Building a 90-day Gunboat

In July 1861, the US Navy Department ordered 23 gunboats as an emergency measure to enforce the blockade of Confederate ports. Due to their rapid construction, those light-draft vessels were known as “90-day gunboats”. They proved to be good sailors and became workhorses of the navy, doing blockade duty as well as being deployed on the rivers.


One of those vessels, USS Katahdin, was involved in the ‘Great Naval Cattle Drive’ which I want to play as a scenario with Sharp Practice. Another fine opportunity to build a ship from scratch!

The first decision was to reduce the size. Katahdin was 48 meters long, which would amount to 48cm in 1/100 (the nominal scale of 15mm figures). Not only is this a tad too large for my smallish table, all my other terrain is reduced in scale anyway – I don’t think any of my buildings are really 1/100. Also, my ground scale is reduced by one-third. So I decided to build the ship in 1/160, making the hull 30cm long and 5,5cm broad. This, in turn, would necessitate to reduce the size of the cannons, but I think this is an ok compromise – I certainly prefer it to having to distort the proportion of the whole vessel, as can be seen in some commercially available models.

There are not many detailed images of this class of ship available. My main source was a photography available from the Library of Congress. I also found some interesting pictures in Charles Stedman’s Sketchbook. Stedman was a surgeon who served on USS Huron (and later on the Monitor USS Nahant) and who made a series of humorous sketches of everyday life in the navy.

Those images were good enough to get the proportions and a general impression of the boat. As my model was going to be a gaming piece, I wasn’t too concerned about accuracy, I just wanted to achieve an overall effect of recognizability.

The hull was built as a laminated hull, made up of layers of balsa wood glued together. This was then sanded and the gaps were filled with Milliput.


The deck was planked with strips of wood, while the planking of the hull was made out of strips of wood veneer.

The small deck construction in the stern was made out of plastic. Some other details were added and then the whole ship was painted; black for the hull and a light brown for the deck and masts. I got the small guns from a modelling shop, but I built the big pivot gun from scratch, as the commercially available guns were too large. The guns look tiny in comparison to the crew, but that’s a compromise I can live with. The crew is from Peter Pig. I know that the rigging is complete fantasy, but it’s supposed to give an impression while, at the same time, not get in the way of placing the figures.

It was really fun building this ship and I’m looking forward to getting it onto the gaming table!


Gibbons, Tony: Warships and Naval Battles of the US Civil War, Limpsfield: Dragon’s World 1989.

Hill, Jim D. (ed.): The Civil War Sketchbook of Charles Ellery Stedman, Surgeon, United States Navy, San Rafael, Ca.: Presidio Press 1976.

14 thoughts on “Building a 90-day Gunboat

  1. ubiquematt January 27, 2017 / 11:11 am

    That is a great looking model. The scale seems just right for a playable piece.

    • cptshandy January 27, 2017 / 11:20 am


  2. Mikko January 27, 2017 / 11:14 am

    Nice and effective, and a wonderful scratch build! The rigging looks right enough, I think playability is definitely the more important aspect here.

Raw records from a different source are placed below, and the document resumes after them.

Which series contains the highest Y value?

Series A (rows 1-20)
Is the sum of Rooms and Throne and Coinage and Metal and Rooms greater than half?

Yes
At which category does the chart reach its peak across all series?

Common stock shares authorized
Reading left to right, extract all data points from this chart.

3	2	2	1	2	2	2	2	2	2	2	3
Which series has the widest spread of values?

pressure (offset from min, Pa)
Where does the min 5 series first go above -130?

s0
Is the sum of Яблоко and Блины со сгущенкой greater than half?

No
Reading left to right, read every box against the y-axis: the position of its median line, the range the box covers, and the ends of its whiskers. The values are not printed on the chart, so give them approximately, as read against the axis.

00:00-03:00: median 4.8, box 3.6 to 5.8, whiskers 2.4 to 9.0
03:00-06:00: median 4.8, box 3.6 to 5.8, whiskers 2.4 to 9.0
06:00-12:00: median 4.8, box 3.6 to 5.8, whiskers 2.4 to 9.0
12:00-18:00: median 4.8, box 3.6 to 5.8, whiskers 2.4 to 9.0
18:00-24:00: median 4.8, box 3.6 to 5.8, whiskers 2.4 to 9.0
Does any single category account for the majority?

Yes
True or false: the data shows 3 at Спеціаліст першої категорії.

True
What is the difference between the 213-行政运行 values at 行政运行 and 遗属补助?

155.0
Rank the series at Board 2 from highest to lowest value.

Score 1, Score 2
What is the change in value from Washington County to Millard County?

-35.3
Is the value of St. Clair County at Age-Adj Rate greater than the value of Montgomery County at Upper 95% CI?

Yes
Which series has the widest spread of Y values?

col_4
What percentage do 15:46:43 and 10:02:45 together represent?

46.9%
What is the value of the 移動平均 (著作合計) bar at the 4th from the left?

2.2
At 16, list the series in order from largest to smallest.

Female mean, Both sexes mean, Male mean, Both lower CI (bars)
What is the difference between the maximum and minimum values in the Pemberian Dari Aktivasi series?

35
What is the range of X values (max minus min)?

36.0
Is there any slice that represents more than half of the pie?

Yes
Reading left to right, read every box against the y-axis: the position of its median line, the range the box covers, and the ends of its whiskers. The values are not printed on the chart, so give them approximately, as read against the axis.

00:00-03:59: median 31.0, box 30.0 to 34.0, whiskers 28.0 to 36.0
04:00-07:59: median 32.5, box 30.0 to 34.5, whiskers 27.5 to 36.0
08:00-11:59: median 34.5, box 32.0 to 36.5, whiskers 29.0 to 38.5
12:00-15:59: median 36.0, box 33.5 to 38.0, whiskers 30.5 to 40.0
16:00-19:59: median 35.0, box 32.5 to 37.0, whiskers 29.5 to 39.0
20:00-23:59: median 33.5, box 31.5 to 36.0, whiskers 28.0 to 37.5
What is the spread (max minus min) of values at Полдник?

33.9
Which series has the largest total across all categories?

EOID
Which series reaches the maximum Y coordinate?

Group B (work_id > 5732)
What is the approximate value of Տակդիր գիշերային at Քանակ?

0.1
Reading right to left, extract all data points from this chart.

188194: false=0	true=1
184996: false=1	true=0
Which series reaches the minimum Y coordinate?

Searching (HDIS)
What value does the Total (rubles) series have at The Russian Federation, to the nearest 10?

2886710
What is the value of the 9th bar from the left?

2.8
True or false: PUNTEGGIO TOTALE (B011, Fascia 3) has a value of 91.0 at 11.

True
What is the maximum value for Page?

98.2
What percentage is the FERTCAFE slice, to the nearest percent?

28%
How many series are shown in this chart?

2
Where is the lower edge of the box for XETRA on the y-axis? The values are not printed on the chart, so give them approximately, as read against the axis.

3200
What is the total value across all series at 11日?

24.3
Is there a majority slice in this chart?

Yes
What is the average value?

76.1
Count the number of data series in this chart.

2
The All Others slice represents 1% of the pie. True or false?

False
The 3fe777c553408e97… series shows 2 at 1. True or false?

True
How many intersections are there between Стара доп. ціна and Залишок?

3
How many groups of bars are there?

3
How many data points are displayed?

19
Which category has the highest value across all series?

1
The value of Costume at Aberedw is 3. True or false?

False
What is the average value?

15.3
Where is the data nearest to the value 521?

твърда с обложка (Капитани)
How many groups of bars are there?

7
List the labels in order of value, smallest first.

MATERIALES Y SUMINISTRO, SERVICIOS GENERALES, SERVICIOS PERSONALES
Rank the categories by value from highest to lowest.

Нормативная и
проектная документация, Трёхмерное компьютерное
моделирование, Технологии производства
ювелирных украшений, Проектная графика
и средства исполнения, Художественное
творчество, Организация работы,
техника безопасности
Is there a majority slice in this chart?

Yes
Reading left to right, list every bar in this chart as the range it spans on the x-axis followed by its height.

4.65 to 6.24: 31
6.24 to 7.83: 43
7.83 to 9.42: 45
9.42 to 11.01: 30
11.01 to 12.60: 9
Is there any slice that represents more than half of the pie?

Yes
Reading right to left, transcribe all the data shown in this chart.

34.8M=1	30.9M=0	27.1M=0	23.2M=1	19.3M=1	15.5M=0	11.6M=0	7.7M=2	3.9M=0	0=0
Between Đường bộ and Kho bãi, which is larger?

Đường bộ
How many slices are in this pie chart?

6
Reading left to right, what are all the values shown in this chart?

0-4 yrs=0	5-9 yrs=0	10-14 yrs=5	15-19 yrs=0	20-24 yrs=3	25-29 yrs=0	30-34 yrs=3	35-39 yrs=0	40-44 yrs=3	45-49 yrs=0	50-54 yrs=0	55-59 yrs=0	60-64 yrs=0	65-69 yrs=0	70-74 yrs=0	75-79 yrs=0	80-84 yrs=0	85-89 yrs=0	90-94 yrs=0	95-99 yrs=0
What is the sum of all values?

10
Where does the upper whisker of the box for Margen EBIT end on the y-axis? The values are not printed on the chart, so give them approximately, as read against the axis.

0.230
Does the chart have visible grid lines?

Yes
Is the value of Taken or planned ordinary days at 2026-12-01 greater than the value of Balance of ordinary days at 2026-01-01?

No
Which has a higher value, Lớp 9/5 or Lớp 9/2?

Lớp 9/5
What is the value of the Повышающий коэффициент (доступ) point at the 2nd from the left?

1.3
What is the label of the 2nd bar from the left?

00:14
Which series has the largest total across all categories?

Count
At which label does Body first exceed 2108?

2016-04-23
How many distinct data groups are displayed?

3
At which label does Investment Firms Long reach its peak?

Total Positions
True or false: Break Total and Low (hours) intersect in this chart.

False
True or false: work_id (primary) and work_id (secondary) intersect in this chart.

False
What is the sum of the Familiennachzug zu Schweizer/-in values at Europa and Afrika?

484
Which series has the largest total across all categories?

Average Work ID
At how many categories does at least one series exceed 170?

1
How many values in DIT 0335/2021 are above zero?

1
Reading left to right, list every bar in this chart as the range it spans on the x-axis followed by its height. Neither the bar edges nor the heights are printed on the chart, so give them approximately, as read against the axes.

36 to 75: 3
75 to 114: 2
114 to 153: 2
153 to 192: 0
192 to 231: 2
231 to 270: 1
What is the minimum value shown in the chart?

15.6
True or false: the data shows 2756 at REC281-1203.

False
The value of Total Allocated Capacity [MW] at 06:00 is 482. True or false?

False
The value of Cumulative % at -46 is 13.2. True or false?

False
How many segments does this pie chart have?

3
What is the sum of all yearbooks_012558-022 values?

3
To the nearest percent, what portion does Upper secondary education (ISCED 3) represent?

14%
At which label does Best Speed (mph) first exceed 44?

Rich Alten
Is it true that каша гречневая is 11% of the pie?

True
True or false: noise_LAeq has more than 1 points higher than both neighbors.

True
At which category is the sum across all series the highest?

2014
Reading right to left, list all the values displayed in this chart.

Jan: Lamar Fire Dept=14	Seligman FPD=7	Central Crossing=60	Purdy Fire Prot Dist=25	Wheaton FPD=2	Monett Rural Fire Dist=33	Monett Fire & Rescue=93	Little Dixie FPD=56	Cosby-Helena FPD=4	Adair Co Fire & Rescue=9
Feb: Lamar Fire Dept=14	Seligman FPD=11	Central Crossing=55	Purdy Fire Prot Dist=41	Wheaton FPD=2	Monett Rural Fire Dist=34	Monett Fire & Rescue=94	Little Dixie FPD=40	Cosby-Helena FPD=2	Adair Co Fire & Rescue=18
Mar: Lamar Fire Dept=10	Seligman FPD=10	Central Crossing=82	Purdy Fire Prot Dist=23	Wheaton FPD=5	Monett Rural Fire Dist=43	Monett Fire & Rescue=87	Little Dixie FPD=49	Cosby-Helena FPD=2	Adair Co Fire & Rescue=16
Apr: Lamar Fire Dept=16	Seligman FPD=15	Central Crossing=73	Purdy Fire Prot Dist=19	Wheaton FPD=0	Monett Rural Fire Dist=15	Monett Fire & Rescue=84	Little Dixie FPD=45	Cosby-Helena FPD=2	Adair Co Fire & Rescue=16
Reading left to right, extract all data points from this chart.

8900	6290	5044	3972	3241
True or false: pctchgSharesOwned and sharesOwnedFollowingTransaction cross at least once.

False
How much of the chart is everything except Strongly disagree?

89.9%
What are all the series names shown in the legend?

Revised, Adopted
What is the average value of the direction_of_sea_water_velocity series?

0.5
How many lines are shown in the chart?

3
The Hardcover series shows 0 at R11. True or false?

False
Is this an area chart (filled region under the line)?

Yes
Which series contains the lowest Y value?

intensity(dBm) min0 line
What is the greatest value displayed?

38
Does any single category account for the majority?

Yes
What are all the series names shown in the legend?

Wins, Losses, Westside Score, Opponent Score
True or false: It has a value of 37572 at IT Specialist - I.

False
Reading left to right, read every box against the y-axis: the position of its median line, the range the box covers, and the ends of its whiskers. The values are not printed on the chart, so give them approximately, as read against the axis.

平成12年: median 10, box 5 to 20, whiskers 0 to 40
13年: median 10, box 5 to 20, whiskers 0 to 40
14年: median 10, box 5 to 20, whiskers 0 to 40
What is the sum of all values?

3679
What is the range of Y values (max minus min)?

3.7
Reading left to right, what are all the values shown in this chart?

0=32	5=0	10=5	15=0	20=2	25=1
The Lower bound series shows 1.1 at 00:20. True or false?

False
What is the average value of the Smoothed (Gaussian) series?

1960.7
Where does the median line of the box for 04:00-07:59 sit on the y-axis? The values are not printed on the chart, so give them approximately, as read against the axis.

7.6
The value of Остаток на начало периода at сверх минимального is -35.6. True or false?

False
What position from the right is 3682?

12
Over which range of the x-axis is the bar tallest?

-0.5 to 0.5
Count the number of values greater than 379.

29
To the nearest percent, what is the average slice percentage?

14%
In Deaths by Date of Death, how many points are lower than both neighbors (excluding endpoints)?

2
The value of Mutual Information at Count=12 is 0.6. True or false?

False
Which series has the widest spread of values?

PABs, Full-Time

    • cptshandy January 27, 2017 / 11:20 am

      Thanks, glad you like it! 🙂

  3. Tichy January 27, 2017 / 1:44 pm

    Fine model, and serves the purpose well. However, for visual purposes (or in case you make similar vessel later), you could do the cross trees in the masts as they should be and rig them accordingly (they are in all likelihood same kind every sloop used and very easy do build & rig) and add main stay – I doubt it would reduce the playability but now the main mast seems to be holding in it’s own while foremast has stay.

    This is more or less how crosstrees look in the vessel of that size:

    • cptshandy January 27, 2017 / 2:59 pm

      Thanks, and that’s a good idea!

  4. Nicholas Caldwell January 27, 2017 / 5:15 pm

    Beautiful model! Thanks for posting this – it’s very inspirational.

  5. Pete S/ SP January 28, 2017 / 1:46 am

    That is a great piece- really looks the part, down scaling everything has kept its proportions.



  6. Michael Peterson January 31, 2017 / 6:10 pm

    I would rate that as a stunning success. It is a great compromise between history and playability. Looking forward to seeing it’s adventures on the tabletop. Lovely work.